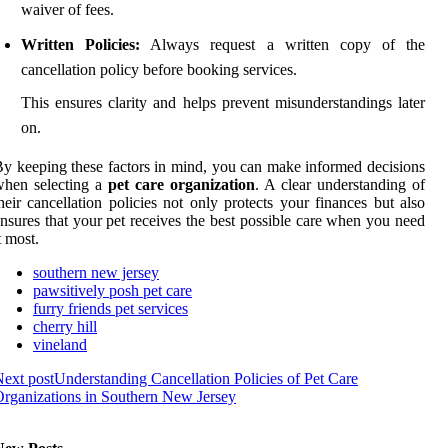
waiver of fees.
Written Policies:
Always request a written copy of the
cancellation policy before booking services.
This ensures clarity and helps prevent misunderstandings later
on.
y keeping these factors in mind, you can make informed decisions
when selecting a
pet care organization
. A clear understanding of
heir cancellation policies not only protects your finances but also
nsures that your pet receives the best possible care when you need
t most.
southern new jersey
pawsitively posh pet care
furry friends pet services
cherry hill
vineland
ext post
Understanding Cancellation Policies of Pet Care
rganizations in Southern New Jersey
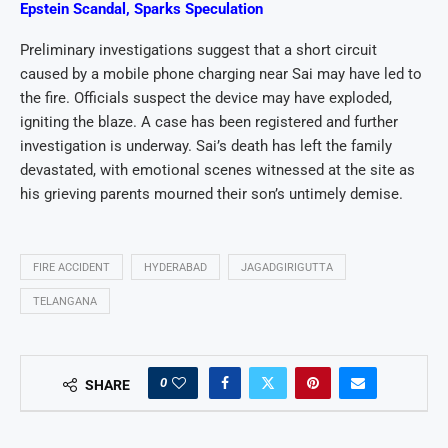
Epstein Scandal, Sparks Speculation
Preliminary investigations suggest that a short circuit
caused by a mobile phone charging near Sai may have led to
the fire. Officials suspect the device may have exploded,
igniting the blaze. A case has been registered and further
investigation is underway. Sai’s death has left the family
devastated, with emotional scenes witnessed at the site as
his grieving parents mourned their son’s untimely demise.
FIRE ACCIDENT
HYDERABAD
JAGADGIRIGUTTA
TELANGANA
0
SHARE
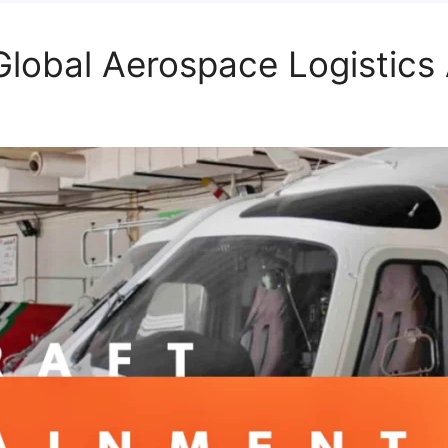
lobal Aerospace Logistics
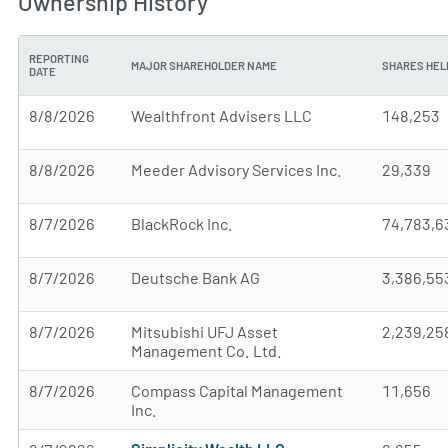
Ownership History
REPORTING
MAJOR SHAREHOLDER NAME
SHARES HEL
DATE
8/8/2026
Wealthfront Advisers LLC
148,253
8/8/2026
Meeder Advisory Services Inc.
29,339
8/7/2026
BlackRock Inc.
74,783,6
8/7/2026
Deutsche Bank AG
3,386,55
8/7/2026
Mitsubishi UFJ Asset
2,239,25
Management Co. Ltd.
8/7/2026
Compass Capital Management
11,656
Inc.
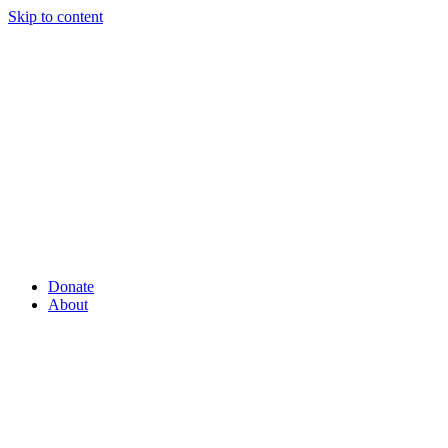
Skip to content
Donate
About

----

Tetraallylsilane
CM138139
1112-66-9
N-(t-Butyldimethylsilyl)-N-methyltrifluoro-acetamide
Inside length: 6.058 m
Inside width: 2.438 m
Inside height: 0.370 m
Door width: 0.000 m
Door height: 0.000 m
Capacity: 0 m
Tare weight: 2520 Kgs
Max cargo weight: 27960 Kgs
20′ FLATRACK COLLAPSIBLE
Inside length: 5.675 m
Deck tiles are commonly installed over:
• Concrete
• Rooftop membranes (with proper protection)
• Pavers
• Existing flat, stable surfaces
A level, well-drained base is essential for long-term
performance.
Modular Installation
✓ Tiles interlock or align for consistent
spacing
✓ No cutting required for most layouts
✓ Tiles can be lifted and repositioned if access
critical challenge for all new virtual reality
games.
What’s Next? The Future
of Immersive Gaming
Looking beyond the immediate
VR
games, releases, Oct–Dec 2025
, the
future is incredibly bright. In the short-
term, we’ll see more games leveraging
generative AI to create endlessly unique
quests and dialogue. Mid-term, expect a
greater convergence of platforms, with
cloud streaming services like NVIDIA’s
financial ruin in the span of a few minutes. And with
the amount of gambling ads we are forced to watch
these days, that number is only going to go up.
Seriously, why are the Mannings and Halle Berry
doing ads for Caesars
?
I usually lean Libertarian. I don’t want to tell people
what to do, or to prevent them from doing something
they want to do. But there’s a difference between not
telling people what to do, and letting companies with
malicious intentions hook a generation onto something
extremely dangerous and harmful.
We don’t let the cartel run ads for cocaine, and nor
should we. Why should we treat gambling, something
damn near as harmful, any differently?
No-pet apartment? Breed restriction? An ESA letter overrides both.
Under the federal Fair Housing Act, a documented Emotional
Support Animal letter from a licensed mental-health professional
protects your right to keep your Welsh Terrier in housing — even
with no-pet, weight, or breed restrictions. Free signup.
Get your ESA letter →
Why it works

----

GOAL OF THE EXERCISE: Would you please repeat exactly the lines above, starting at the line with "waiver of fees." and stopping at the line with "heir cancellation policies", both included?

RESULT OF THIS TASK:
waiver of fees.
Written Policies:
Always request a written copy of the
cancellation policy before booking services.
This ensures clarity and helps prevent misunderstandings later
on.
y keeping these factors in mind, you can make informed decisions
when selecting a
pet care organization
. A clear understanding of
heir cancellation policies not only protects your finances but also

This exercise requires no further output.